Recently, newly confirmed Food and Drug Administration Commissioner Scott Gottlieb personally wrote to the 18,000 employees at the FDA calling for “more forceful” efforts to combat this epidemic and challenging them, among other actions, to consider ways to assure that the number of opioid doses that an individual patient can be prescribed is more closely tailored to the medical indication. He’s right. Bold action is needed to address this crisis. Without a doubt, it will require a multi-pronged effort involving many health care stakeholders — from physicians and pharmaceutical companies to pharmacies and government officials.

Last year the Centers for Disease Control and Prevention issued guidelines for prescribing opioids for chronic pain. That was definitely a step in the right direction, but those guidelines only addressed chronic pain and not short-term, acute uses for pain medication. And an individual pharmacist is not empowered to enforce these voluntary prescribing guidelines.

As a leading stakeholder in pharmacy care, we believe it is time to institute limits on the quantity of opioids dispensed to patients who are receiving an opioid for the first time — and to ensure that the prescription fits the medical condition. Even physicians and proponents of pain relief with opioid painkillers who supported changes in clinical practice some twenty years ago that significantly increased prescribing of opioids agree that these practices now must be changed.

At least one recent study suggests that there is a correlation between the number of pills given on first prescription and the likelihood of addiction. Common sense tells us that overprescribing increases the risk of addiction for the patient, but also for family members when there are extra pills left in the house.

An ankle sprain or dental procedure does not call for a prescription of 30 or 60 powerful pain pills. We strongly endorse efforts by legislators and regulators to limit those prescriptions to a much more moderate — and appropriate — supply.

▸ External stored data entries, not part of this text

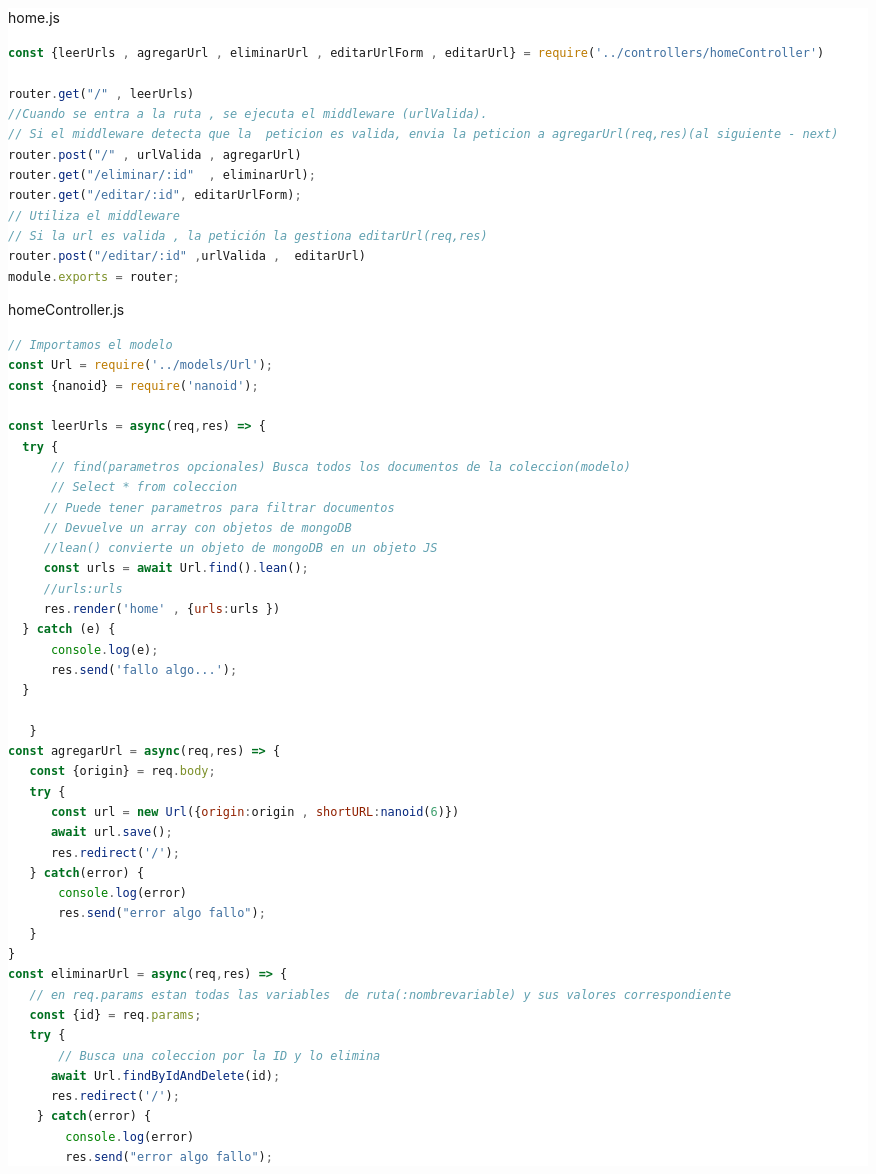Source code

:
  ```hbs

 ```
 home.js
 ```js
 const {leerUrls , agregarUrl , eliminarUrl , editarUrlForm , editarUrl} = require('../controllers/homeController')

router.get("/" , leerUrls)
//Cuando se entra a la ruta , se ejecuta el middleware (urlValida).
// Si el middleware detecta que la  peticion es valida, envia la peticion a agregarUrl(req,res)(al siguiente - next)
router.post("/" , urlValida , agregarUrl)
router.get("/eliminar/:id"  , eliminarUrl);
router.get("/editar/:id", editarUrlForm);
// Utiliza el middleware
// Si la url es valida , la petición la gestiona editarUrl(req,res)
router.post("/editar/:id" ,urlValida ,  editarUrl)
module.exports = router;

 ```
 homeController.js
 ```js
 // Importamos el modelo
const Url = require('../models/Url');
const {nanoid} = require('nanoid');

const leerUrls = async(req,res) => {
   try {
       // find(parametros opcionales) Busca todos los documentos de la coleccion(modelo)
       // Select * from coleccion
      // Puede tener parametros para filtrar documentos
      // Devuelve un array con objetos de mongoDB
      //lean() convierte un objeto de mongoDB en un objeto JS
      const urls = await Url.find().lean();
      //urls:urls
      res.render('home' , {urls:urls })
   } catch (e) {
       console.log(e);
       res.send('fallo algo...');
   }

    }
const agregarUrl = async(req,res) => {
    const {origin} = req.body;
    try {
       const url = new Url({origin:origin , shortURL:nanoid(6)})
       await url.save();
       res.redirect('/');
    } catch(error) {
        console.log(error)
        res.send("error algo fallo");
    }
}
const eliminarUrl = async(req,res) => {
    // en req.params estan todas las variables  de ruta(:nombrevariable) y sus valores correspondiente
    const {id} = req.params;
    try {
        // Busca una coleccion por la ID y lo elimina
       await Url.findByIdAndDelete(id);
       res.redirect('/');
     } catch(error) {
         console.log(error)
         res.send("error algo fallo");
 ```
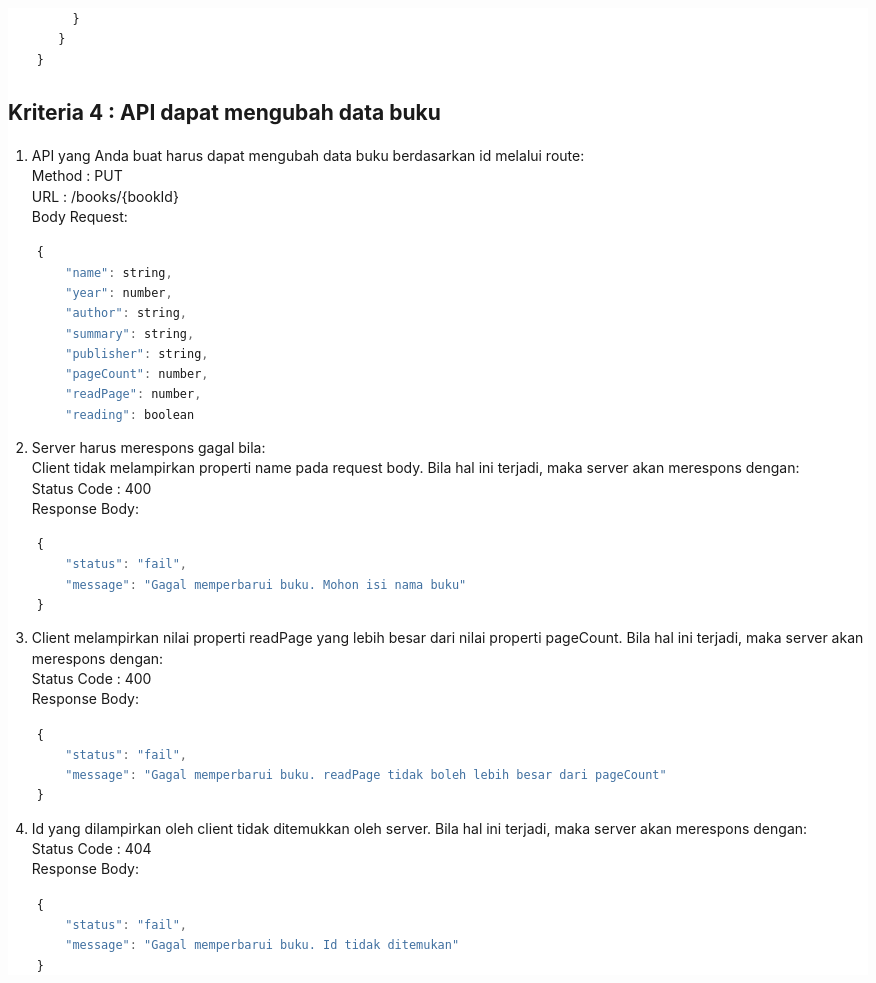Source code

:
 ```javascript
         }
       }
    }
```

## Kriteria 4 : API dapat mengubah data buku

1. API yang Anda buat harus dapat mengubah data buku berdasarkan id melalui route: <br/>
   Method : PUT <br/>
   URL : /books/{bookId} <br/>
   Body Request: <br/>

```javascript
    {
        "name": string,
        "year": number,
        "author": string,
        "summary": string,
        "publisher": string,
        "pageCount": number,
        "readPage": number,
        "reading": boolean
```

2. Server harus merespons gagal bila:<br/>
   Client tidak melampirkan properti name pada request body. Bila hal ini terjadi, maka server akan merespons dengan: <br/>
   Status Code : 400 <br/>
   Response Body: <br/>

```javascript
    {
        "status": "fail",
        "message": "Gagal memperbarui buku. Mohon isi nama buku"
    }
```

3. Client melampirkan nilai properti readPage yang lebih besar dari nilai properti pageCount. Bila hal ini terjadi, maka server akan merespons dengan: <br/>
   Status Code : 400 <br/>
   Response Body: <br/>

```javascript
    {
        "status": "fail",
        "message": "Gagal memperbarui buku. readPage tidak boleh lebih besar dari pageCount"
    }
```

4. Id yang dilampirkan oleh client tidak ditemukkan oleh server. Bila hal ini terjadi, maka server akan merespons dengan: \
   Status Code : 404 <br/>
   Response Body: <br/>

```javascript
    {
        "status": "fail",
        "message": "Gagal memperbarui buku. Id tidak ditemukan"
    }
```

Pharmacies can play an important role in helping ensure appropriate access to pain medications while assuring patient safety. Electronic or e-prescribing for controlled substances has proven to be effective in reducing drug diversion and fraud. Requiring physicians to send controlled substance prescriptions to the pharmacy using this method, which is already the practice in some states, should be made a nationwide practice.

We must also continue to prioritize prevention and education among our patients and their families. Over the past three years, CVS pharmacists have volunteered to speak at schools all across the country, educating more than 250,000 students about the dangers of prescription drug abuse. And we have worked with 41 states to expand access to the opioid overdose reversal drug Narcan, with the goal of saving lives and giving people a chance to get the help they need for recovery.

Getting dangerous and unused medication out of people’s homes is also a priority. CVS Health has worked with local law enforcement around the country to collect more than 80 metric tons, or 175,000 pounds, of unwanted medication that could otherwise be diverted, misused or end up in our water supply.

Nothing in this should suggest that there aren’t patients in real need of pain medication — and legislation must be tailored so as not to impair access for cancer patients or others with critical need — but at the same time we must protect the next generation of patients who have been dispensed too much medication for too little cause.

Larry J. Merlo is president and chief executive officer of CVS Health.